__Requisitos do problema__. Redigite sem nenhuma alteração o trecho que vai do começo das linhas até a linha que contém "v(-43, -23.1) *", incluindo essa linha.

__Informações fornecidas__.
/---

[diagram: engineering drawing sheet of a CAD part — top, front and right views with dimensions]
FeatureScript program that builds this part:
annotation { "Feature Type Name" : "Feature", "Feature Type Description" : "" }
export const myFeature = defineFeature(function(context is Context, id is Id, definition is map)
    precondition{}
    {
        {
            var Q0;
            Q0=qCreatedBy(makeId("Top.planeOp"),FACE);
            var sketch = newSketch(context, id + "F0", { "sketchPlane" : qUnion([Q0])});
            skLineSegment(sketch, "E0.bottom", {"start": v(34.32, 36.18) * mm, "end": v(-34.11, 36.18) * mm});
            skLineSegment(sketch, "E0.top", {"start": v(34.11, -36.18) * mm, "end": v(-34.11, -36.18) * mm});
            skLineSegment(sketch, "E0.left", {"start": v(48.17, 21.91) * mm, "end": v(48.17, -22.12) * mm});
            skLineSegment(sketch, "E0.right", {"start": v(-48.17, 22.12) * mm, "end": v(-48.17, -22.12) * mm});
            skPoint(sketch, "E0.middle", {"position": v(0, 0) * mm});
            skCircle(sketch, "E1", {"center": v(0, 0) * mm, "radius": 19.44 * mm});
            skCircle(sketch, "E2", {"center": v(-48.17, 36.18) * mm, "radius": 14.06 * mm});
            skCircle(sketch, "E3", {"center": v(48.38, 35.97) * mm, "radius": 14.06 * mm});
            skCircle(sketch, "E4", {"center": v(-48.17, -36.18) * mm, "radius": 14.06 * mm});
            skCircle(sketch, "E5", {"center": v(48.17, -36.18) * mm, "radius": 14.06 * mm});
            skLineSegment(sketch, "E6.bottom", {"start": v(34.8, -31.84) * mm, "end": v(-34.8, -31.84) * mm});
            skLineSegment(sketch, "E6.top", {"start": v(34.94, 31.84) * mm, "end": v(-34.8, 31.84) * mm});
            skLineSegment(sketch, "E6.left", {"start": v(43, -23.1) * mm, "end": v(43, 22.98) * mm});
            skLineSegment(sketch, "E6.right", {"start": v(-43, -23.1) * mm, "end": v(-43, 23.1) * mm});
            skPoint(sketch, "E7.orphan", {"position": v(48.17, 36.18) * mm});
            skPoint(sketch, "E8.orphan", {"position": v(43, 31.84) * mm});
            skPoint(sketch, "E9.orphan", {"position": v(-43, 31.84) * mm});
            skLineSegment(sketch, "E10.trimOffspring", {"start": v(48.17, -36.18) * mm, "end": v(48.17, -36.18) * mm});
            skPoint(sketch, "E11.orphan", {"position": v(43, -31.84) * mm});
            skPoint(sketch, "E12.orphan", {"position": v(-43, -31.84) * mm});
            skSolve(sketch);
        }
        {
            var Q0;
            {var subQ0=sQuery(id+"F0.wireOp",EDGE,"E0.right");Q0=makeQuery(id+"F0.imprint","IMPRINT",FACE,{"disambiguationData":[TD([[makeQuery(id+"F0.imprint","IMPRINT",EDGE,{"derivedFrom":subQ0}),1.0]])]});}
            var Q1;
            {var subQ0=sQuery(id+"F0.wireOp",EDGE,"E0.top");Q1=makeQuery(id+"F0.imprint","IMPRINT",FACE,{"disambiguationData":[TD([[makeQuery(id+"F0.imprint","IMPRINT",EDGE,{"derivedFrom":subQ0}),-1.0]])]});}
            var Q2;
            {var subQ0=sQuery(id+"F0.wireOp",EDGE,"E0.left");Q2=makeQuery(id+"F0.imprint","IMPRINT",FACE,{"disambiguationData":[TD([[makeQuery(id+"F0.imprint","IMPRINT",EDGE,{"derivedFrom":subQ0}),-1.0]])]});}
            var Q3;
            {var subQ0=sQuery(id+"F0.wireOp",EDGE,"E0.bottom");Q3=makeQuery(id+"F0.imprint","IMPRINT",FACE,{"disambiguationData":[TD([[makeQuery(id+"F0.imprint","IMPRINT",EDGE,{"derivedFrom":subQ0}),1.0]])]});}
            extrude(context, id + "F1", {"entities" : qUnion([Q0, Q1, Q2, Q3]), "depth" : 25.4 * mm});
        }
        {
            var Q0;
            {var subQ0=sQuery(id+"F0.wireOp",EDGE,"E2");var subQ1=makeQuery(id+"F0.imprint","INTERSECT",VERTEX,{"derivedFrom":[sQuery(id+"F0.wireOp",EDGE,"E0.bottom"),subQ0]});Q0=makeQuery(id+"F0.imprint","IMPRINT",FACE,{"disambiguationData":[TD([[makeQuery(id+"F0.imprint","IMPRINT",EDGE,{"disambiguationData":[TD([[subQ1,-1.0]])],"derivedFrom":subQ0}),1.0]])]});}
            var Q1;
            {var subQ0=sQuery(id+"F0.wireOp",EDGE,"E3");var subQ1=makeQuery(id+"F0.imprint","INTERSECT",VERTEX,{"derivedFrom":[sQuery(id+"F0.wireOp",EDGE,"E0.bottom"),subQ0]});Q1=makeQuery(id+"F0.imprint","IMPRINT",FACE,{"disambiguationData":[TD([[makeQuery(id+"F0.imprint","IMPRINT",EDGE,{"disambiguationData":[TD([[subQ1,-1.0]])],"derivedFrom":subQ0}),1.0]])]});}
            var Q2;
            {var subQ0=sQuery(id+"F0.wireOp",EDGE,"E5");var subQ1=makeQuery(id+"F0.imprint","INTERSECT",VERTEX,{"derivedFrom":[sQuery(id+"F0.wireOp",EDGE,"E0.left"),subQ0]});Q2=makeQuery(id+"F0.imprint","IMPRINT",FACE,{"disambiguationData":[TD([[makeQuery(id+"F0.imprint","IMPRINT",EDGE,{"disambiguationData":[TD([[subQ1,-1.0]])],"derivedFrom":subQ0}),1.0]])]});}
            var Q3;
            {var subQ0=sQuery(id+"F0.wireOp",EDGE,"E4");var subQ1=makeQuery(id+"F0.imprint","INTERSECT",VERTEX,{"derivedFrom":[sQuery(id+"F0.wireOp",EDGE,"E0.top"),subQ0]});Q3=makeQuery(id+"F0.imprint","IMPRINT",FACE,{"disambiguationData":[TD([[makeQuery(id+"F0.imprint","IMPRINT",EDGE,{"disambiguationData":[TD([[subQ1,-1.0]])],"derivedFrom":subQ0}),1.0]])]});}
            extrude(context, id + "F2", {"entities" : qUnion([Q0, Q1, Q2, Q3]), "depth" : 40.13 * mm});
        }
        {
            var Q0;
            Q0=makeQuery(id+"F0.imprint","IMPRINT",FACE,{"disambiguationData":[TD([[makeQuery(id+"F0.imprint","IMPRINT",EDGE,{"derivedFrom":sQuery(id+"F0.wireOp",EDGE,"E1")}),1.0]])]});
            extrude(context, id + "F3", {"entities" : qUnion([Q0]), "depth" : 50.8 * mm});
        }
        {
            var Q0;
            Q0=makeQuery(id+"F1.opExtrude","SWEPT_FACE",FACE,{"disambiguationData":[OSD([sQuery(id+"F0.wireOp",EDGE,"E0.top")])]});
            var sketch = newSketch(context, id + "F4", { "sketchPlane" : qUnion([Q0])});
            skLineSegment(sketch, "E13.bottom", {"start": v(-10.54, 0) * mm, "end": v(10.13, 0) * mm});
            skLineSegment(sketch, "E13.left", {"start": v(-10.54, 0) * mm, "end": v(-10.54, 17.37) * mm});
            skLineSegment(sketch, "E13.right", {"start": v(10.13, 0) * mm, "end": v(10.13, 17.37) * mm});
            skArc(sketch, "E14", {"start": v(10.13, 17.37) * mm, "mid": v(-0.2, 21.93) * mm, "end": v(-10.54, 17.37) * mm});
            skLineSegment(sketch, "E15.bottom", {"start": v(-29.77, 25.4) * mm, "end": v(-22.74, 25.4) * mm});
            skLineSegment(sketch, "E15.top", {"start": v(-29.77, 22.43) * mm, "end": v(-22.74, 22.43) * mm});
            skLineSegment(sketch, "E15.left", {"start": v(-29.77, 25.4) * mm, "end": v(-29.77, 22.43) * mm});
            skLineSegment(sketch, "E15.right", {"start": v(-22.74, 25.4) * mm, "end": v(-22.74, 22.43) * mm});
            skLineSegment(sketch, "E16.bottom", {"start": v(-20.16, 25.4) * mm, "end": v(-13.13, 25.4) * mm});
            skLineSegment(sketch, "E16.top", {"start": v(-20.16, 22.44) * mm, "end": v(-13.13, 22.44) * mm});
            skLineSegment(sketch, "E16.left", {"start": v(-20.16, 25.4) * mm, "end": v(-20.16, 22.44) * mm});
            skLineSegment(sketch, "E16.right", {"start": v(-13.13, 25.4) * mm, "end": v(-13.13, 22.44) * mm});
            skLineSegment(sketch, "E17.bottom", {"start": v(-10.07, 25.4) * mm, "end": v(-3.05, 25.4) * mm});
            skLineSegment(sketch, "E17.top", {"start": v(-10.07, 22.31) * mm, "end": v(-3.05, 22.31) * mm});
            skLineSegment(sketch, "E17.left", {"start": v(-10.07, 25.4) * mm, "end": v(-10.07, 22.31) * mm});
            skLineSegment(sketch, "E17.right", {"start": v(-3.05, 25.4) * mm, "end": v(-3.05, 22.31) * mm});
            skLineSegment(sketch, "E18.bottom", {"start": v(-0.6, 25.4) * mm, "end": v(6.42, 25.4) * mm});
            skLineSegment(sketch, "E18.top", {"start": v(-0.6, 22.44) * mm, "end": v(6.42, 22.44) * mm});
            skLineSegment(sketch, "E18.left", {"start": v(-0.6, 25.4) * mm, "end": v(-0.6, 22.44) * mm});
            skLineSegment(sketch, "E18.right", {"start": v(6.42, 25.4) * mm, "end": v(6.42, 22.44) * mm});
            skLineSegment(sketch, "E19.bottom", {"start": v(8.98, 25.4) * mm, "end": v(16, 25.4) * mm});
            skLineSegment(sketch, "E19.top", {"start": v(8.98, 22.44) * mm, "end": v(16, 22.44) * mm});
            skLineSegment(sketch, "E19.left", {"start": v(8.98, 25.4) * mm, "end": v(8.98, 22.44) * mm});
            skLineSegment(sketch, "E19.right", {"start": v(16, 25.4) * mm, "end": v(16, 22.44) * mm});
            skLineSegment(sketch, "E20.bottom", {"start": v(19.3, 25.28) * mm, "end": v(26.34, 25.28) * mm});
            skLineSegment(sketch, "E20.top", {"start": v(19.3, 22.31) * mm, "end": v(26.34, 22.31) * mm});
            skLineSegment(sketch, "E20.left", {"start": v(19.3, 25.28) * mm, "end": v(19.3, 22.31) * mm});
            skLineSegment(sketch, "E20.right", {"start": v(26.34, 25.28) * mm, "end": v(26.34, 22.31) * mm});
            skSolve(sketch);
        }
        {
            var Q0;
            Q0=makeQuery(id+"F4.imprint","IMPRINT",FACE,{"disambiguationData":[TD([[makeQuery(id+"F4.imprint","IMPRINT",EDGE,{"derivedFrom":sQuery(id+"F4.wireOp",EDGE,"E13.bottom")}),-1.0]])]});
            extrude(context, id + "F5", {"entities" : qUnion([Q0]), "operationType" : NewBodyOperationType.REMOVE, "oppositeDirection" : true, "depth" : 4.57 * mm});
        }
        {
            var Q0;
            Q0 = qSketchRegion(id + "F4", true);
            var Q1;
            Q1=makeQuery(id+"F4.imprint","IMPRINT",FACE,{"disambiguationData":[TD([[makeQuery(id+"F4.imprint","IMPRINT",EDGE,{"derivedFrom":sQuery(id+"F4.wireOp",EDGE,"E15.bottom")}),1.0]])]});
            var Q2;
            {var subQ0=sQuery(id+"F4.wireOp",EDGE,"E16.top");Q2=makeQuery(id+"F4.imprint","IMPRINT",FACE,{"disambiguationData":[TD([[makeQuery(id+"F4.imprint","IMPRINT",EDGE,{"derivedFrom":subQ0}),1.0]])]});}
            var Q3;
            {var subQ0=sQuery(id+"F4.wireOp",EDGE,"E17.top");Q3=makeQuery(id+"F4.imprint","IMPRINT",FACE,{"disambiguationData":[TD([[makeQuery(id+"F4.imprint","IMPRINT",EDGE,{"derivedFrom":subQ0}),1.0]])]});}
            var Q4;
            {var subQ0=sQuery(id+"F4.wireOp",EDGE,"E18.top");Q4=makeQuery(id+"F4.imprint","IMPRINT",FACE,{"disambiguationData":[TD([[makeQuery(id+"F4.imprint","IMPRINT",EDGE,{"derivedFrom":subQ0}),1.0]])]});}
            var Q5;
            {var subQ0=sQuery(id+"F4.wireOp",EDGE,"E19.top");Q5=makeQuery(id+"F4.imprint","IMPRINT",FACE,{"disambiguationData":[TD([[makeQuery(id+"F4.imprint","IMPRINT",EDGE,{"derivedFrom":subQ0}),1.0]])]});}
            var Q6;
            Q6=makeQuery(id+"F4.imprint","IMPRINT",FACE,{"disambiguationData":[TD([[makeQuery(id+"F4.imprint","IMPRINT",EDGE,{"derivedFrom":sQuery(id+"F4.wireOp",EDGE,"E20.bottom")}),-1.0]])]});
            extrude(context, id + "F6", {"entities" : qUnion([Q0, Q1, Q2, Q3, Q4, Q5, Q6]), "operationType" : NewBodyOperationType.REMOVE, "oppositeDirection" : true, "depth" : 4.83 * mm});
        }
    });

\---

__Resposta completa__.
[diagram: engineering drawing sheet of a CAD part — top, front and right views with dimensions]
FeatureScript program that builds this part:
annotation { "Feature Type Name" : "Feature", "Feature Type Description" : "" }
export const myFeature = defineFeature(function(context is Context, id is Id, definition is map)
    precondition{}
    {
        {
            var Q0;
            Q0=qCreatedBy(makeId("Top.planeOp"),FACE);
            var sketch = newSketch(context, id + "F0", { "sketchPlane" : qUnion([Q0])});
            skLineSegment(sketch, "E0.bottom", {"start": v(34.32, 36.18) * mm, "end": v(-34.11, 36.18) * mm});
            skLineSegment(sketch, "E0.top", {"start": v(34.11, -36.18) * mm, "end": v(-34.11, -36.18) * mm});
            skLineSegment(sketch, "E0.left", {"start": v(48.17, 21.91) * mm, "end": v(48.17, -22.12) * mm});
            skLineSegment(sketch, "E0.right", {"start": v(-48.17, 22.12) * mm, "end": v(-48.17, -22.12) * mm});
            skPoint(sketch, "E0.middle", {"position": v(0, 0) * mm});
            skCircle(sketch, "E1", {"center": v(0, 0) * mm, "radius": 19.44 * mm});
            skCircle(sketch, "E2", {"center": v(-48.17, 36.18) * mm, "radius": 14.06 * mm});
            skCircle(sketch, "E3", {"center": v(48.38, 35.97) * mm, "radius": 14.06 * mm});
            skCircle(sketch, "E4", {"center": v(-48.17, -36.18) * mm, "radius": 14.06 * mm});
            skCircle(sketch, "E5", {"center": v(48.17, -36.18) * mm, "radius": 14.06 * mm});
            skLineSegment(sketch, "E6.bottom", {"start": v(34.8, -31.84) * mm, "end": v(-34.8, -31.84) * mm});
            skLineSegment(sketch, "E6.top", {"start": v(34.94, 31.84) * mm, "end": v(-34.8, 31.84) * mm});
            skLineSegment(sketch, "E6.left", {"start": v(43, -23.1) * mm, "end": v(43, 22.98) * mm});
            skLineSegment(sketch, "E6.right", {"start": v(-43, -23.1) * mm, "end": v(-43, 23.1) * mm});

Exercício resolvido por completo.